Le point sur les principales mesures fiscales intervenues en 2012

dans

2ème loi de finance rectificative pour 2012

  • Instauration d’une contribution exceptionnelle sur la fortune pour les personnes titulaires au 1er janvier 2012 d’un patrimoine net au moins égal à 1 300 000 euros.

Contribution calculée en appliquant au montant du patrimoine net retenu pour le calcul de l’ISF 2012 le barème de l’ISF 2011 à savoir :

– Pour une valeur nette n’excédant pas 800 000 euros : 0%
– Entre 800 000 et 1 310 000 : 0.55%
– Entre 1 310 000 et 2 570 000 : 0.75%
– Entre 2 570 000 et 4 040 000 : 1
– Entre 4 040 000 et 7 710 000 : 1.3%
– Entre 7 710 000 et 16 790 000 : 1.65%
– Supérieure à 16 790 000 : 1.80%

La contribution exceptionnelle est ensuite égale à la différence entre le résultat obtenu et le montant de l’ISF dû au titre de l’année 2012 avant imputation, le cas échéant, des réductions d’impôt.

  • Abaissement de l’abattement en ligne directe en matière de droits de mutation : Abaissement de 159 325 à 100 000 euros.

Cette mesure est applicable aux successions ouvertes et donations consenties à compter de la date de publication de la loi au journal officiel (le 17 août 2012).

L’abattement en faveur des handicapés reste en revanche égal à 159 325 euros.
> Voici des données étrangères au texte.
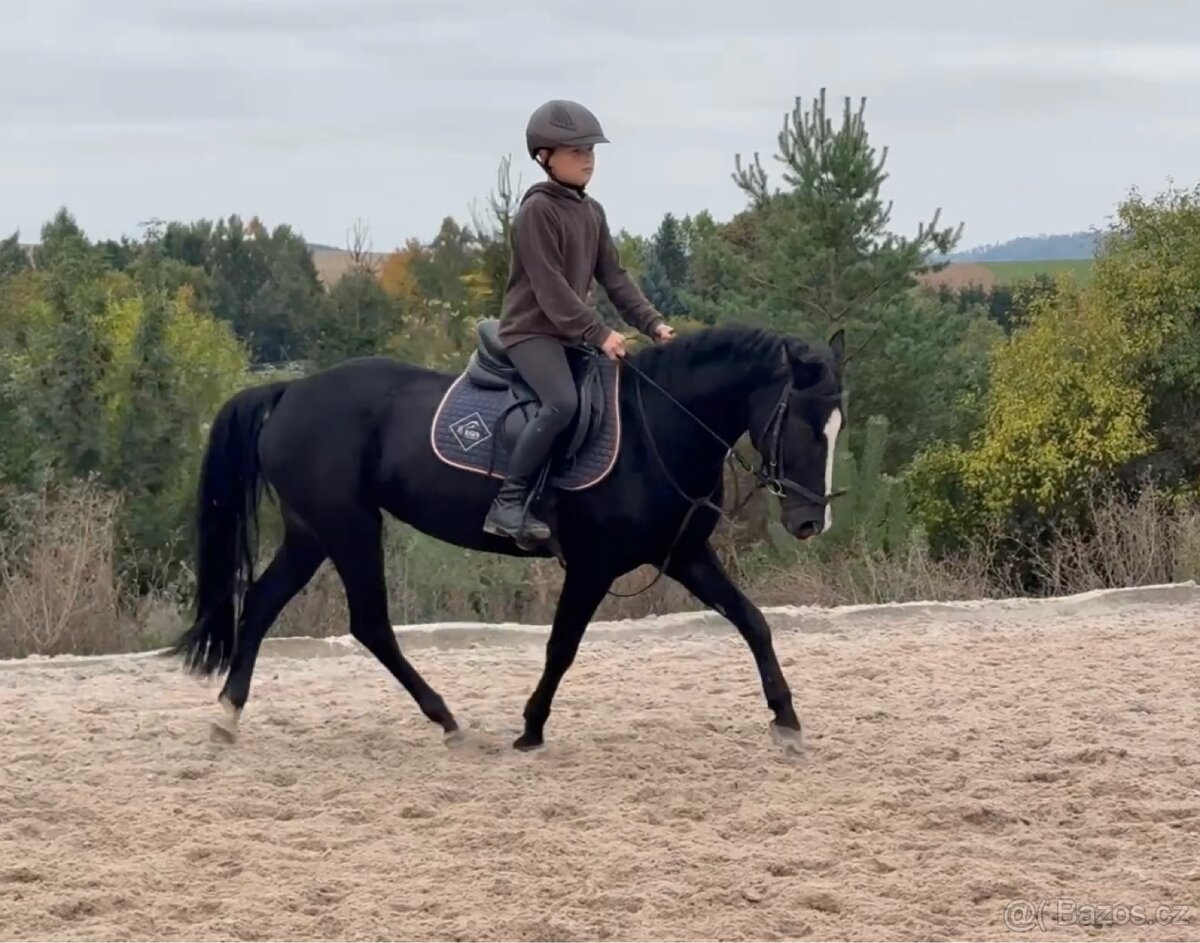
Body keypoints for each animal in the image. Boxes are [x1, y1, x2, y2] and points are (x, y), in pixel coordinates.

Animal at [166, 320, 847, 752]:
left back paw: (227, 717)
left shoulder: (683, 554)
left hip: (312, 532)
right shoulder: (593, 566)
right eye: (803, 424)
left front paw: (788, 721)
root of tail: (291, 391)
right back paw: (447, 721)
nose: (809, 523)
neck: (658, 426)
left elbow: (753, 621)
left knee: (261, 604)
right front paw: (531, 729)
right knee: (370, 625)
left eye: (837, 425)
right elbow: (562, 648)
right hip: (350, 527)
  • Rappel fiscal des donations antérieures : Allongement du délai de rappel fiscal de 10 à 15 ans et suppression des mesures de lissage.
  • Exonération des dons familiaux en espèce : Allongement du délai pour bénéficier de nouveau de l’exonération : délai porté à 15 ans.
  • Fiscalité des heures supplémentaires : suppression de la déduction forfaitaire des cotisations patronales applicable aux heures supplémentaires dans les entreprises employant au moins 20 salariés.
  • Stocks options et attributions gratuites d’actions : Augmentation du niveau des prélèvements sociaux sur les stocks options et attributions gratuites d’actions = passage de 8 à 10% pour la contribution salariale et de 14 à 30% pour la contribution patronale.

 

1er loi de finance rectificative pour 2012

  • Impôt sur le revenu, conséquences d’un mariage ou d’un PACS: Substitution en cas de changement de situation matrimoniale d’une imposition unique (au choix des contribuables) à la place des impositions multiples.
  • Plus-values mobilières : Aménagement du nouveau régime de report d’imposition : suppression de l’interdiction d’exercice des fonctions de direction pour le contribuable et les membres de son groupe familial.
  • Prélèvements sociaux sur les revenus du patrimoine et les produits de placement : Passage du taux global des prélèvements sociaux de 13.5 à 15.5%.

 

Loi de finance pour 2012 et loi de finance rectificative pour 2011

  • Instauration d’une contribution exceptionnelle sur les hauts revenus : égale à 3% pour les revenus compris entre 250 000 et 500 000 euros et 4% au-delà.
  • Calcul de l’ISF : entrée en vigueur des modalités de calcul telles que définies par la réforme de la fiscalité du patrimoine.
  • Modification du régime de placement en assurance vie : Répartition de l’abattement prévu par l’article 990 I du CGI entre usufruitier et nu propriétaire en cas de démembrement de la clause bénéficiaire.

Suppression de l’exonération des contrats d’assurance vie souscrits par des non-résidents lors de leur dénouement par décès.

Passage du taux de prélèvement de 20 à 25% pour la fraction des sommes versées excédent 902 838 euros pour les décès intervenus depuis le 31 juillet 2011.

  • Durcissement du régime fiscal des plus-values immobilières : Suppression de l’abattement fixe ;
    Modification de l’abattement pour durée de détention avec une exonération totale au bout de 30 ans.
  • Nouveau mécanisme de report d’imposition des plus-values mobilières codifié sous l’article 150-O D bis du CGI (dirigeants de PME) :

Report sous condition de remploi de 80% au moins du montant de la plus-value dans la souscription de titres de sociétés.

Le dispositif d’abattement reste cependant applicable jusqu’au 31 décembre 2013

  • Augmentation du taux de TVA : Passage du taux de TVA de 5,5 à 7% à l’exception des produits alimentaires, de l’énergie et des biens et services destinés aux handicapés.
  • Rabot de 15% sur l’ensemble des niches fiscales à l’exception des avantages d’incitation à l’emploi et du logement social ultramarin.
  • Régime Scellier : Abaissement de la réduction d’impôt au titre des investissements locatifs Scellier, plafonnement par zone et durcissement des conditions d’application de ce régime.